Prioritize critical spending in case debt limit reached. (Jan 2013)
Prioritize critical spending if the debt limit is reached.
Occurrences
Evidence
Sponsor: Rep. Webster, Daniel [R-FL-8] (Introduced 06/24/2011) ... Summary: Prioritize Spending Act of 2011 - Requires amounts necessary for incurred federal obligations, in the event that the public debt reaches the statutory limit, to be made available to certain obligations, in prioritized order, before all other obligations.
prioritize obligations if the debt ceiling is reached by treating public debt payments, Social Security benefits, and Armed Forces allowances equally (see H.R. 149), H32 [3JA] ... prioritize obligations on the debt held by the public in the event that the debt ceiling is reached (see H.R. 807)

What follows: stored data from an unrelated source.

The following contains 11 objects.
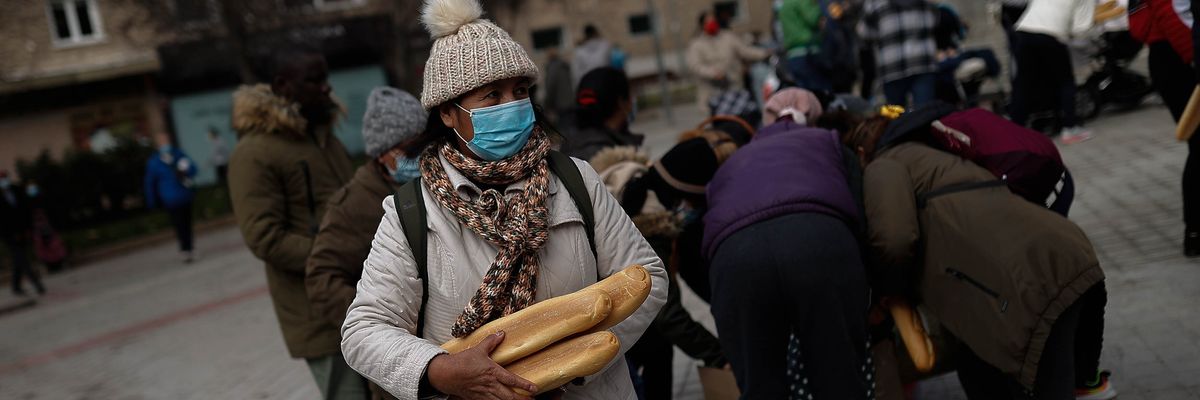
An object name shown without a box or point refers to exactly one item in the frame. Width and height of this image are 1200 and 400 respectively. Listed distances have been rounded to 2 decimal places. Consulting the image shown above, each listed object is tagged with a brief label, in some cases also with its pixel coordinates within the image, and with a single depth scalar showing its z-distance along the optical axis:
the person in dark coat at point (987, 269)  3.34
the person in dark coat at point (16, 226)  14.54
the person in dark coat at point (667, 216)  4.13
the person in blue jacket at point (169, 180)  15.24
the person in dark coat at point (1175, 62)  4.92
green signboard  32.41
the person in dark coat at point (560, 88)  16.62
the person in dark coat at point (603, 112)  5.13
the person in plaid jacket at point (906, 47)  7.97
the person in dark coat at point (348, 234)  3.87
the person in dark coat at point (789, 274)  3.51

Rep. Scott said: "This legislation will avoid a default and cap spending levels." The release also states: "This legislation suspends the debt limit through January 1, 2025" and that Scott voted in favor of H.R. 3746, the Fiscal Responsibility Act of 2023.

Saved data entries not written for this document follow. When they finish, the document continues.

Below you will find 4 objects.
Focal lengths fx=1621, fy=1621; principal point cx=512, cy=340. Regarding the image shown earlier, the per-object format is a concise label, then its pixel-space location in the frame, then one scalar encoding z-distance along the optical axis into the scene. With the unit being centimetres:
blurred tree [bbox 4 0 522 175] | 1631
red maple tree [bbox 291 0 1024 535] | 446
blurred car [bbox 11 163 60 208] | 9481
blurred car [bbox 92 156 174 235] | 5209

Treasury said on May 6, 2026 that it was issuing $125 billion in securities to refund maturing debt and meet the quarter's financing needs through regular auctions and other standard debt-management tools; the statement does not describe any debt-prioritization regime.
Assessments
The promise was to establish or use a prioritized-payment approach for critical spending if the federal debt limit was reached. The evidence shows related debt-prioritization bills were introduced in Congress, but not by Austin Scott, and they did not become law. Scott later supported the 2023 Fiscal Responsibility Act, which suspended the debt limit rather than implementing a prioritization regime. Recent Treasury practice also reflects ordinary debt-management operations, not a delivered prioritization system. There is not enough candidate-specific legislative or executive action to award an effort badge.

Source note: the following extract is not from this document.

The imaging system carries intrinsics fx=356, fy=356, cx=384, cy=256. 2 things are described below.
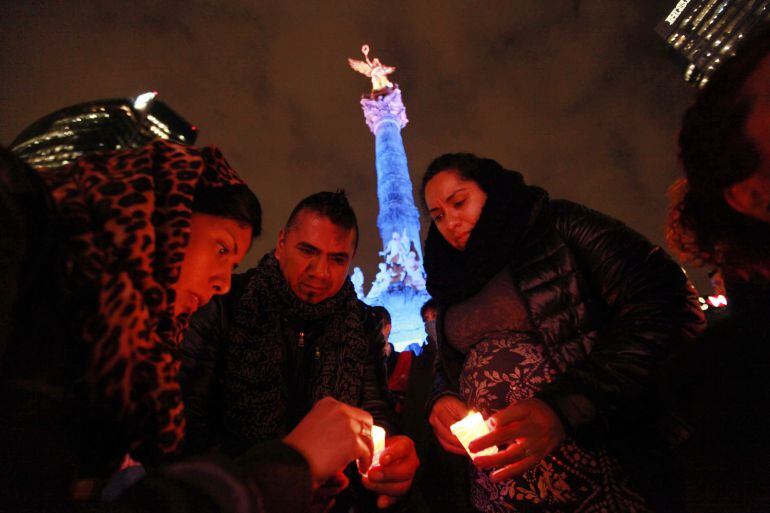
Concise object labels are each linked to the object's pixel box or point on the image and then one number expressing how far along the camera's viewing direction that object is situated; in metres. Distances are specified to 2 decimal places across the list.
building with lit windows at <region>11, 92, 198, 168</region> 42.28
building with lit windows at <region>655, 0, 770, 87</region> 37.44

The promise was to establish a prioritization approach for critical spending if the debt limit was reached. The evidence shows that debt-prioritization legislation matching the promise existed during Scott's early House tenure, but it did not become law and Scott was not shown as the sponsor. Later, in 2023, Scott supported suspending the debt limit through the Fiscal Responsibility Act rather than enacting a prioritization regime. Because the promised policy outcome was not delivered, but there was a serious legislative attempt on the issue in Congress, the correct outcome is never with an effort badge.